Nurturing the Will to Learn

Many children begin their development as readers and writers before school age and enter school eager to succeed. Teachers who recognize that each student can succeed, who communicate that belief to each student, and who structure learning activities that ensure each student’s success are helping their students develop a sense of self-efficacy and a belief in themselves as readers and writers. Students’ motivation to use the strategies they are being taught can be heightened dramatically if they genuinely believe they are capable of applying the strategies to improve their own performance.

If we want students to become deeply engaged in language learning, then they must believe that it is worthwhile to do so. Comprehending and composing demand effort and persistence. As Guthrie observes, however, "students will exert the needed effort and attention if they possess powerful, personal motivations such as involvement and curiosity" (Guthrie, 1997, 18).

Learning is a highly personal process. It is prompted by learners asking questions or identifying purposes that are individual to them. However, it is within the context of social interaction and the exchange of ideas that learners find opportunities to generate new questions and identify their own purposes in language learning.

Teachers enhance student engagement in learning by providing a variety of texts that are relevant to students’ lives, and by giving students choices as readers, writers, and creators. As Kathy Short and her colleagues point out, "It is in making the decision to read this book rather than that book, or to write this story rather than that story, that ownership of the process occurs" (Short, et al., 1996, p. 89). Reading, viewing, and listening are more meaningful when they offer students opportunities to establish what they want to know. Speaking, writing, or representing become more effective if students use them to discover what they want to say.

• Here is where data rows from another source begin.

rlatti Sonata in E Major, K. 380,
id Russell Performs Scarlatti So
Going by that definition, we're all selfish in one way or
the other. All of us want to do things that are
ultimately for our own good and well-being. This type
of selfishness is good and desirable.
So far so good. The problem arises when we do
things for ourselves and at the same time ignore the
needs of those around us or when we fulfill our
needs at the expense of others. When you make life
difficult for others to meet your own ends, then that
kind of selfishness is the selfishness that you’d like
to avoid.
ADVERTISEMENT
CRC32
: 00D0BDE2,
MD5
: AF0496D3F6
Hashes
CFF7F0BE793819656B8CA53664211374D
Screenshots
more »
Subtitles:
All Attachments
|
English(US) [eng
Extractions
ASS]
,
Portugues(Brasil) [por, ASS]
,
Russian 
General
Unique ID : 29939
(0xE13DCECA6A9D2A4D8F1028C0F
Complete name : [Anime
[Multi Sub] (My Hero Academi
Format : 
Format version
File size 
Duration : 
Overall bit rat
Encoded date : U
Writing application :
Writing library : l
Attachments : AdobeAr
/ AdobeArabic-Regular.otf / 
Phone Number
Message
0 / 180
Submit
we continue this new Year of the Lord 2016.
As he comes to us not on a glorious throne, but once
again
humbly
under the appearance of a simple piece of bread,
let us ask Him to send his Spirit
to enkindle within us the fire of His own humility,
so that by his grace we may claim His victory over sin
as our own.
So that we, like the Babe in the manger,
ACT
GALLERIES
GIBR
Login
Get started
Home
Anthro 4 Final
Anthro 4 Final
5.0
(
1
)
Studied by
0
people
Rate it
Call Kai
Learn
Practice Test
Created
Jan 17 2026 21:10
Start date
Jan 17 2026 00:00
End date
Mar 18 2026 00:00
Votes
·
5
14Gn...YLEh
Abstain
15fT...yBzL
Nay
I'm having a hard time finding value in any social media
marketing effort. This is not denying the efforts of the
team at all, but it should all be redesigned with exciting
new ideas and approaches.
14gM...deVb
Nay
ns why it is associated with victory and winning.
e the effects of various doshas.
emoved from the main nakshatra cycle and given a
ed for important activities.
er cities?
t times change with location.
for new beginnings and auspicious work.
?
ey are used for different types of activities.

The desire to explain and to understand is a part of intrinsic motivation. Literacy experiences need to build from students’ life experiences inside and outside school. Authentic language learning activities enable students to learn about the world, to work through personal issues, to share with peers, and to tell stories. Engaged learners often work together as they construct understanding and personal meaning. This social interaction also contributes to motivation.

Building a sense of personal autonomy is motivating to students. As students are provided with choices about what to learn, and are supported by teachers in how to learn, they become more engaged language learners. Furthermore, as Guthrie, 1997, observes, they demonstrate persistence, effort, and confidence in themselves as learners.